U.S. jurors began a second day of deliberations in the Boston bombings trial Wednesday after asking questions about the need for a unanimous verdict and the nature of conspiracy.
Three people were killed and 264 others wounded in the twin blasts at the city's marathon in 2013, the worst attack in the United States since the September 11, 2001 attacks on New York, Washington and Pennsylvania.
Government prosecutors portrayed Muslim immigrant Dzhokhar Tsarnaev, who became a U.S. citizen in 2012, as a callous terrorist who carried out the April 15, 2013 bombings to punish the United States.
Tsarnaev's lawyers admit that he planted one of the bombs hidden in a backpack, but cast him as a feckless accomplice, bullied or manipulated into taking part by his more radical elder brother.
Tsarnaev, 21, sat in court wearing a dark blazer, a blue V-neck sweater and a white T-shirt, fidgeting and occasionally flicking his eyes toward the jury as Judge George O'Toole answered questions from jurors.
The seven women and five men must agree to a verdict on 30 separate counts -- many of which have multiple sub-clauses -- over the attacks, the murder of a police officer, a carjacking and a shootout while on the run.

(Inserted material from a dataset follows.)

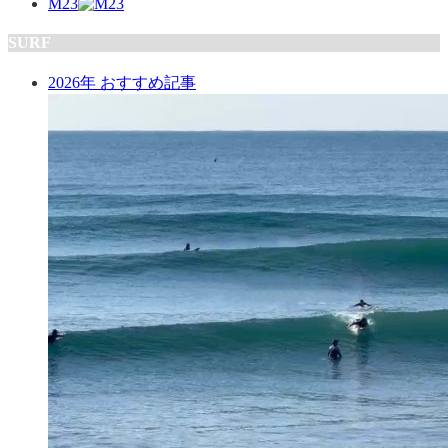
M23
SURF
2026年 おすすめ記事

Seventeen of the charges carry the possibility of the death penalty.
They asked whether conspiracy can pertain to a sequence of events over multiple days or a distinct event, to which O'Toole told them the scope and duration of a conspiracy was a question of fact.
The jury also asked whether they must decide unanimously on sub-clauses to three counts that allege conspiracy to use a weapon of mass destruction, bomb a place of public use and maliciously destroy property.
O'Toole told them that a unanimous decision was required to each sub-clause, which relate to the four people who were killed, in counts one, six and 11. In all, the verdict form is 32-pages long.
Jurors also asked if there was a difference between aiding and abetting, to which the judge said it was a single concept.
The jury has already spent longer deliberating than the defense took to present just four witnesses during the trial.
If Tsarnaev is convicted, the trial will enter a second stage, when the jury determines whether he should be executed or spend the rest of his life behind bars without parole -- the only sentencing options available.